Python framework for building question-answering systems that handle complex documents with text, images, tables, charts, and equations all together.
RAG-Anything is an all-in-one Python framework for building question-answering systems that work with complex, mixed-content documents — not just plain text. RAG stands for Retrieval-Augmented Generation, a technique where an AI model answers questions by first searching a document collection for relevant information, then using that context to generate an answer. Most RAG systems struggle with documents that contain images, charts, tables, or mathematical equations alongside text.

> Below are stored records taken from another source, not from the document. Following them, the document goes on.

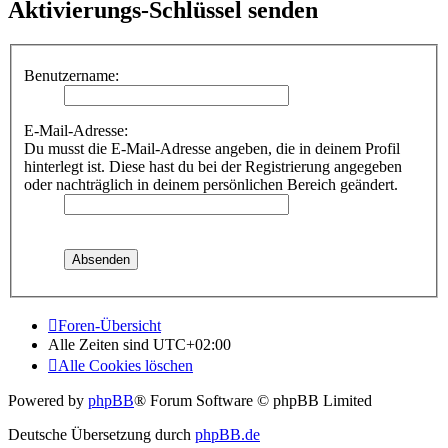
Aktivierungs-Schlüssel senden
Benutzername:
E-Mail-Adresse:
Du musst die E-Mail-Adresse angeben, die in deinem Profil
hinterlegt ist. Diese hast du bei der Registrierung angegeben
oder nachträglich in deinem persönlichen Bereich geändert.
Foren-Übersicht
Alle Zeiten sind
UTC+02:00
Alle Cookies löschen
Powered by
phpBB
® Forum Software © phpBB Limited
Deutsche Übersetzung durch
phpBB.de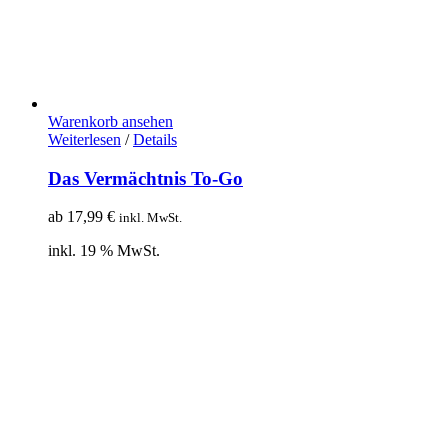
Warenkorb ansehen
Weiterlesen
/
Details
Das Vermächtnis To-Go
ab
17,99
€
inkl. MwSt.
inkl. 19 % MwSt.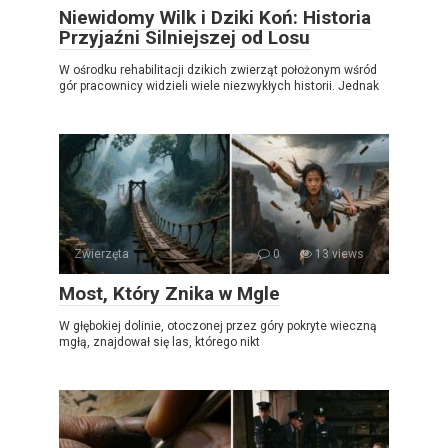
Niewidomy Wilk i Dziki Koń: Historia
Przyjaźni Silniejszej od Losu
W ośrodku rehabilitacji dzikich zwierząt położonym wśród
gór pracownicy widzieli wiele niezwykłych historii. Jednak
Zwierzęta
0
13 views
Most, Który Znika w Mgle
W głębokiej dolinie, otoczonej przez góry pokryte wieczną
mgłą, znajdował się las, którego nikt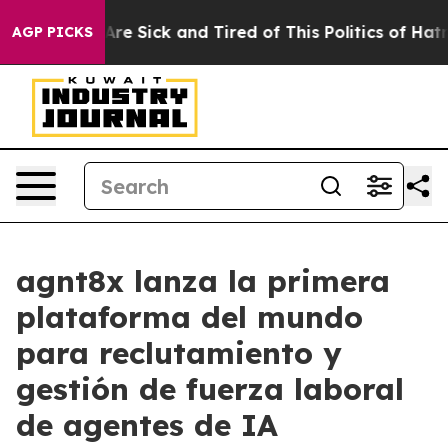
People Are Sick and Tired of This Politics of Hatred”
T
AGP PICKS
agnt8x lanza la primera
plataforma del mundo
para reclutamiento y
gestión de fuerza laboral
de agentes de IA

RAG-Anything is designed specifically to handle all of these content types together.
The framework processes documents end-to-end: it ingests PDFs, Office files, and images, parses them into their component parts (text, tables, figures, equations), builds a multimodal knowledge graph that captures relationships between these elements, and then allows users to query across all of them through a single interface. It is built on top of LightRAG, another project from the same research group at Hong Kong University. A recent addition is VLM-Enhanced Query mode, which routes visual content through a vision-language model for deeper analysis when images are relevant to a query.
This system is aimed at research and enterprise scenarios where documents contain rich mixed content — academic papers with figures and equations, financial reports with charts and tables, or technical documentation with diagrams. A Python package called raganything is available on PyPI, and the project has an accompanying academic paper on arXiv (2510.12323).
Where it fits
- Build a question-answering system for academic papers that extracts answers from text, figures, and equations together.
- Create a financial document analyzer that answers questions by searching across tables, charts, and narrative text in reports.
- Develop a technical documentation search tool that understands diagrams, code snippets, and explanatory text as a unified knowledge base.